Privacy Should Be Normal: NBTV's Video on Avoiding Data Collection

I saw this video recently, and I found it fascinating and troubling. It shows just how absurd things are when you simply want to buy things and be left alone. The video, titled "They Asked For My Name. I Said No.," features Naomi Brockwell of the Naomi Brockwell TV channel, and it directly illustrates this problem.

[YouTube]

I found the most insightful part of this story to be the sheer difference between shopping online and shopping in a physical store. If Naomi had simply walked into the store and paid with cash or a non-traceable gift card, nobody would have asked her for a name, a phone number, or an address.

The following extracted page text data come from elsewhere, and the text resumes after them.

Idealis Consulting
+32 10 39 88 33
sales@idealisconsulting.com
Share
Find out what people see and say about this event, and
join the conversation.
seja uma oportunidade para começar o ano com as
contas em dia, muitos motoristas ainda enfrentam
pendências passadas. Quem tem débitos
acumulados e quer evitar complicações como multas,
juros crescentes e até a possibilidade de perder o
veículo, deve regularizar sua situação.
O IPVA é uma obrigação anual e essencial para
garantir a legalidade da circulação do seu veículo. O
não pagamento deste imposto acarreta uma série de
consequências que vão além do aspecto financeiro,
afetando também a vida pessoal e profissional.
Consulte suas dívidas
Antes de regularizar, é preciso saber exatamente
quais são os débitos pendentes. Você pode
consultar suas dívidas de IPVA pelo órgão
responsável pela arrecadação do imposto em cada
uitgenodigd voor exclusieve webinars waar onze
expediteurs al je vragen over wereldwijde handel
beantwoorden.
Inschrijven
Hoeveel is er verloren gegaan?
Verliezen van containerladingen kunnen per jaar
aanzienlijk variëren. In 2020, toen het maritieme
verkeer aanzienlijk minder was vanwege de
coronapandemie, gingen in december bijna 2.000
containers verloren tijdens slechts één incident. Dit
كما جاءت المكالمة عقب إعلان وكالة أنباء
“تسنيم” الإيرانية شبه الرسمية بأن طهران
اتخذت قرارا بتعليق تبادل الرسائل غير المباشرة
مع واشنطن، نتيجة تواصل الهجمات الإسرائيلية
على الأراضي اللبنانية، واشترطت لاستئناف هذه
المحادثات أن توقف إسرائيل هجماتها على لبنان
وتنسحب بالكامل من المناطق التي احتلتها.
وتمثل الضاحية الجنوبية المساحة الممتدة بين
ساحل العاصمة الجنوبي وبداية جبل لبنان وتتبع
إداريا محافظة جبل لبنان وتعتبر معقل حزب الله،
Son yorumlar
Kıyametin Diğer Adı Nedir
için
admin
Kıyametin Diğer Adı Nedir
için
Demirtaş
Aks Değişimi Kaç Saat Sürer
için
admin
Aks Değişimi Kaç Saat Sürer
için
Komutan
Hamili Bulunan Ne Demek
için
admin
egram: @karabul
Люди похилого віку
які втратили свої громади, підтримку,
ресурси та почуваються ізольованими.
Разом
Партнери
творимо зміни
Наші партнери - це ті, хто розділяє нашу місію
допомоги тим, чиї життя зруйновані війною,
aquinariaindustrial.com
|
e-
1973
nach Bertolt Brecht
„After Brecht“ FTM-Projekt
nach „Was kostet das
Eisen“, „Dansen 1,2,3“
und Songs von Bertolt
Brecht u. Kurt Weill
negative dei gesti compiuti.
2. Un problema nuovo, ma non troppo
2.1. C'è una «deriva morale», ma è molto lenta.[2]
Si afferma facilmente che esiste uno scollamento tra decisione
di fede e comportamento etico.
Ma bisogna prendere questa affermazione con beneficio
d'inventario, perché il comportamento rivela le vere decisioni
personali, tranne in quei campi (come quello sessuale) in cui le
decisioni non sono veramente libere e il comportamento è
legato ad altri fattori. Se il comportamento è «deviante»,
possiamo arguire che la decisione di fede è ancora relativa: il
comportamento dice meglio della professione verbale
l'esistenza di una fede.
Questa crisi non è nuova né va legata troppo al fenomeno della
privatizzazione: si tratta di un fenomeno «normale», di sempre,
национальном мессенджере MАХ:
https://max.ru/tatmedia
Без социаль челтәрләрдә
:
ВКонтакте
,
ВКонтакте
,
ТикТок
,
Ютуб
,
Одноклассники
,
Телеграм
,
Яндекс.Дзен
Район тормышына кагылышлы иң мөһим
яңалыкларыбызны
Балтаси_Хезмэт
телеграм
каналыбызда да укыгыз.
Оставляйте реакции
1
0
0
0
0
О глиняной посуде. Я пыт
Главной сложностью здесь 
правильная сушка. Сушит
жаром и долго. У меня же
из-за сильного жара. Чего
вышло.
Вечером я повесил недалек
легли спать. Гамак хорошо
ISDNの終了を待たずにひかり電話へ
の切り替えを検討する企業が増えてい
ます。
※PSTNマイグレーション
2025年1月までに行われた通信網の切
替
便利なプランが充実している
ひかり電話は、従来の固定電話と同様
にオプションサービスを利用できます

Yet, because she made a proper online payment using a secure, masked card, the merchant's system effectively treated her like a fraud risk simply because her billing details (made-up because the card requires none) did not match her shipping details. This process is overly intrusive and demonstrates how merchants prioritize data collection over customer privacy. The irony is that the merchant's fraud logic also fails when someone buys a gift, where the shipping address should never match the billing address. As Naomi Brockwell notes, this highlights a situation where nobody really cares about privacy anymore -- and won't until it is too late.

It is up to us, the consumers, to make minimal disclosure the standard. My Streaming Life continues to be based around the need for security on all my devices, and in everyday life.